**Source data:**
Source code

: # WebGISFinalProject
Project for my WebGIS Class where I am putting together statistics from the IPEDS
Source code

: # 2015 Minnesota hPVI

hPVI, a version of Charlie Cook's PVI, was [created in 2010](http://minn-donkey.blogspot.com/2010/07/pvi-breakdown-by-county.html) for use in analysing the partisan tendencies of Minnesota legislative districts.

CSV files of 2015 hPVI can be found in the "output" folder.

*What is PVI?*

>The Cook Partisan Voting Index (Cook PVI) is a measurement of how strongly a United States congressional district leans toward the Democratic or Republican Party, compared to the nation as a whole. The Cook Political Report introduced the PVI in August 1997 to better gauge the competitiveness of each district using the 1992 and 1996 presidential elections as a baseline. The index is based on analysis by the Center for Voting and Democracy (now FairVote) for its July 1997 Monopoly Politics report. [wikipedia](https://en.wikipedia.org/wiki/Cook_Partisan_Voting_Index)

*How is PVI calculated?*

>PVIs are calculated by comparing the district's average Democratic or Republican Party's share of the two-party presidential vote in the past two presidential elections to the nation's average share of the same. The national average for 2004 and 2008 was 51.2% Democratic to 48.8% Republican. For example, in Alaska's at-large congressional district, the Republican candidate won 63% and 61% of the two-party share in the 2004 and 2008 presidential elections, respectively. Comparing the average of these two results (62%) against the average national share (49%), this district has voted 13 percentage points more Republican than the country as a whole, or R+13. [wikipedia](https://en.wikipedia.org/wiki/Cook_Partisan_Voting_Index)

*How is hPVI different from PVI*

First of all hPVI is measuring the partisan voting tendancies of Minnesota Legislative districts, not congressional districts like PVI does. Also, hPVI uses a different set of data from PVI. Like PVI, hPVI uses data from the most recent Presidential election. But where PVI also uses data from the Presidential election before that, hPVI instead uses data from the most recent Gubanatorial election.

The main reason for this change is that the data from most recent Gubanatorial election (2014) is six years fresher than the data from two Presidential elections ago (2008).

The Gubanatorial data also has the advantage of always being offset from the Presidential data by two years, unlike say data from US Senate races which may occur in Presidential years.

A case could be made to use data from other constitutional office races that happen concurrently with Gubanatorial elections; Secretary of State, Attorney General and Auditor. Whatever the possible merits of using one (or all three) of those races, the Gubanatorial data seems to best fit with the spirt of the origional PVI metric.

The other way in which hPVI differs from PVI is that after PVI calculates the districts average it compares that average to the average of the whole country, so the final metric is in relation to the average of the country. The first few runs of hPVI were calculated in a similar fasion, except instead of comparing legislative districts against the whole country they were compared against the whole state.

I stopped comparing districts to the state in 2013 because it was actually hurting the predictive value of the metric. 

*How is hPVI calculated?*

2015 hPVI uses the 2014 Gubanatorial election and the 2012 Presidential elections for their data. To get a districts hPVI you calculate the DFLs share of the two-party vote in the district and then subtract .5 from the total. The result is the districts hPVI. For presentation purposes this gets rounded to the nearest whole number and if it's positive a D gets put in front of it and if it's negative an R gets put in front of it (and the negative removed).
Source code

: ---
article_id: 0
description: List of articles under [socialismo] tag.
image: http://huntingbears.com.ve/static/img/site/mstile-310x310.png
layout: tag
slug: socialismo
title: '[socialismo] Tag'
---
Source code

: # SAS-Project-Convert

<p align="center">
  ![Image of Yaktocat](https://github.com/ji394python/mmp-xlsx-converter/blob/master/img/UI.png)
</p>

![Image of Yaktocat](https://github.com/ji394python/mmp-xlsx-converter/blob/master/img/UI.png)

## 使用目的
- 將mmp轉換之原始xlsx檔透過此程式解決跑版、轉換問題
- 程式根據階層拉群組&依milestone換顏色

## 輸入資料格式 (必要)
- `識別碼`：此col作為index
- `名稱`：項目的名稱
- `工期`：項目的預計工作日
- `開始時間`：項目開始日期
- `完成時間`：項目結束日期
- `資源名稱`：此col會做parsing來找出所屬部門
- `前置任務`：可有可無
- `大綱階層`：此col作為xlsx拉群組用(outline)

**Task to complete:** Rewrite all of the records above, changing each instance of "Image of Yaktocat" to "Application screenshot" and keeping every other character as it is.

**Output for this exercise:**
Source code

: # WebGISFinalProject
Project for my WebGIS Class where I am putting together statistics from the IPEDS
Source code

: # 2015 Minnesota hPVI

hPVI, a version of Charlie Cook's PVI, was [created in 2010](http://minn-donkey.blogspot.com/2010/07/pvi-breakdown-by-county.html) for use in analysing the partisan tendencies of Minnesota legislative districts.

CSV files of 2015 hPVI can be found in the "output" folder.

*What is PVI?*

>The Cook Partisan Voting Index (Cook PVI) is a measurement of how strongly a United States congressional district leans toward the Democratic or Republican Party, compared to the nation as a whole. The Cook Political Report introduced the PVI in August 1997 to better gauge the competitiveness of each district using the 1992 and 1996 presidential elections as a baseline. The index is based on analysis by the Center for Voting and Democracy (now FairVote) for its July 1997 Monopoly Politics report. [wikipedia](https://en.wikipedia.org/wiki/Cook_Partisan_Voting_Index)

*How is PVI calculated?*

>PVIs are calculated by comparing the district's average Democratic or Republican Party's share of the two-party presidential vote in the past two presidential elections to the nation's average share of the same. The national average for 2004 and 2008 was 51.2% Democratic to 48.8% Republican. For example, in Alaska's at-large congressional district, the Republican candidate won 63% and 61% of the two-party share in the 2004 and 2008 presidential elections, respectively. Comparing the average of these two results (62%) against the average national share (49%), this district has voted 13 percentage points more Republican than the country as a whole, or R+13. [wikipedia](https://en.wikipedia.org/wiki/Cook_Partisan_Voting_Index)

*How is hPVI different from PVI*

First of all hPVI is measuring the partisan voting tendancies of Minnesota Legislative districts, not congressional districts like PVI does. Also, hPVI uses a different set of data from PVI. Like PVI, hPVI uses data from the most recent Presidential election. But where PVI also uses data from the Presidential election before that, hPVI instead uses data from the most recent Gubanatorial election.

The main reason for this change is that the data from most recent Gubanatorial election (2014) is six years fresher than the data from two Presidential elections ago (2008).

The Gubanatorial data also has the advantage of always being offset from the Presidential data by two years, unlike say data from US Senate races which may occur in Presidential years.

A case could be made to use data from other constitutional office races that happen concurrently with Gubanatorial elections; Secretary of State, Attorney General and Auditor. Whatever the possible merits of using one (or all three) of those races, the Gubanatorial data seems to best fit with the spirt of the origional PVI metric.

The other way in which hPVI differs from PVI is that after PVI calculates the districts average it compares that average to the average of the whole country, so the final metric is in relation to the average of the country. The first few runs of hPVI were calculated in a similar fasion, except instead of comparing legislative districts against the whole country they were compared against the whole state.

I stopped comparing districts to the state in 2013 because it was actually hurting the predictive value of the metric. 

*How is hPVI calculated?*

2015 hPVI uses the 2014 Gubanatorial election and the 2012 Presidential elections for their data. To get a districts hPVI you calculate the DFLs share of the two-party vote in the district and then subtract .5 from the total. The result is the districts hPVI. For presentation purposes this gets rounded to the nearest whole number and if it's positive a D gets put in front of it and if it's negative an R gets put in front of it (and the negative removed).
Source code

: ---
article_id: 0
description: List of articles under [socialismo] tag.
image: http://huntingbears.com.ve/static/img/site/mstile-310x310.png
layout: tag
slug: socialismo
title: '[socialismo] Tag'
---
Source code

: # SAS-Project-Convert

<p align="center">
  ![Application screenshot](https://github.com/ji394python/mmp-xlsx-converter/blob/master/img/UI.png)
</p>

![Application screenshot](https://github.com/ji394python/mmp-xlsx-converter/blob/master/img/UI.png)

## 使用目的
- 將mmp轉換之原始xlsx檔透過此程式解決跑版、轉換問題
- 程式根據階層拉群組&依milestone換顏色

## 輸入資料格式 (必要)
- `識別碼`：此col作為index
- `名稱`：項目的名稱
- `工期`：項目的預計工作日
- `開始時間`：項目開始日期
- `完成時間`：項目結束日期
- `資源名稱`：此col會做parsing來找出所屬部門
- `前置任務`：可有可無
- `大綱階層`：此col作為xlsx拉群組用(outline)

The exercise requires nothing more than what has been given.